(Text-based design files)
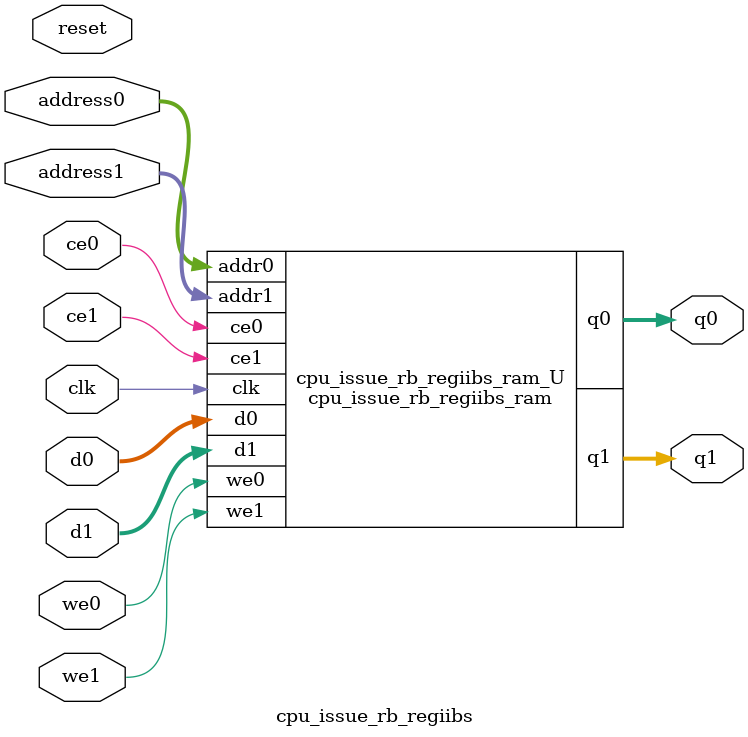
<source format=v>

`timescale 1 ns / 1 ps
module cpu_issue_rb_regiibs_ram (addr0, ce0, d0, we0, q0, addr1, ce1, d1, we1, q1,  clk);

parameter DWIDTH = 8;
parameter AWIDTH = 5;
parameter MEM_SIZE = 32;

input[AWIDTH-1:0] addr0;
input ce0;
input[DWIDTH-1:0] d0;
input we0;
output reg[DWIDTH-1:0] q0;
input[AWIDTH-1:0] addr1;
input ce1;
input[DWIDTH-1:0] d1;
input we1;
output reg[DWIDTH-1:0] q1;
input clk;

(* ram_style = "block" *)reg [DWIDTH-1:0] ram[0:MEM_SIZE-1];




always @(posedge clk)  
begin 
    if (ce0) 
    begin
        if (we0) 
        begin 
            ram[addr0] <= d0; 
            q0 <= d0;
        end 
        else 
            q0 <= ram[addr0];
    end
end


always @(posedge clk)  
begin 
    if (ce1) 
    begin
        if (we1) 
        begin 
            ram[addr1] <= d1; 
            q1 <= d1;
        end 
        else 
            q1 <= ram[addr1];
    end
end


endmodule


`timescale 1 ns / 1 ps
module cpu_issue_rb_regiibs(
    reset,
    clk,
    address0,
    ce0,
    we0,
    d0,
    q0,
    address1,
    ce1,
    we1,
    d1,
    q1);

parameter DataWidth = 32'd8;
parameter AddressRange = 32'd32;
parameter AddressWidth = 32'd5;
input reset;
input clk;
input[AddressWidth - 1:0] address0;
input ce0;
input we0;
input[DataWidth - 1:0] d0;
output[DataWidth - 1:0] q0;
input[AddressWidth - 1:0] address1;
input ce1;
input we1;
input[DataWidth - 1:0] d1;
output[DataWidth - 1:0] q1;



cpu_issue_rb_regiibs_ram cpu_issue_rb_regiibs_ram_U(
    .clk( clk ),
    .addr0( address0 ),
    .ce0( ce0 ),
    .we0( we0 ),
    .d0( d0 ),
    .q0( q0 ),
    .addr1( address1 ),
    .ce1( ce1 ),
    .we1( we1 ),
    .d1( d1 ),
    .q1( q1 ));

endmodule


</source>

### Directions
Check each line above for the word "DWIDTH", and copy the lines where it appears.

### Answer below
parameter DWIDTH = 8;
input[DWIDTH-1:0] d0;
output reg[DWIDTH-1:0] q0;
input[DWIDTH-1:0] d1;
output reg[DWIDTH-1:0] q1;
(* ram_style = "block" *)reg [DWIDTH-1:0] ram[0:MEM_SIZE-1];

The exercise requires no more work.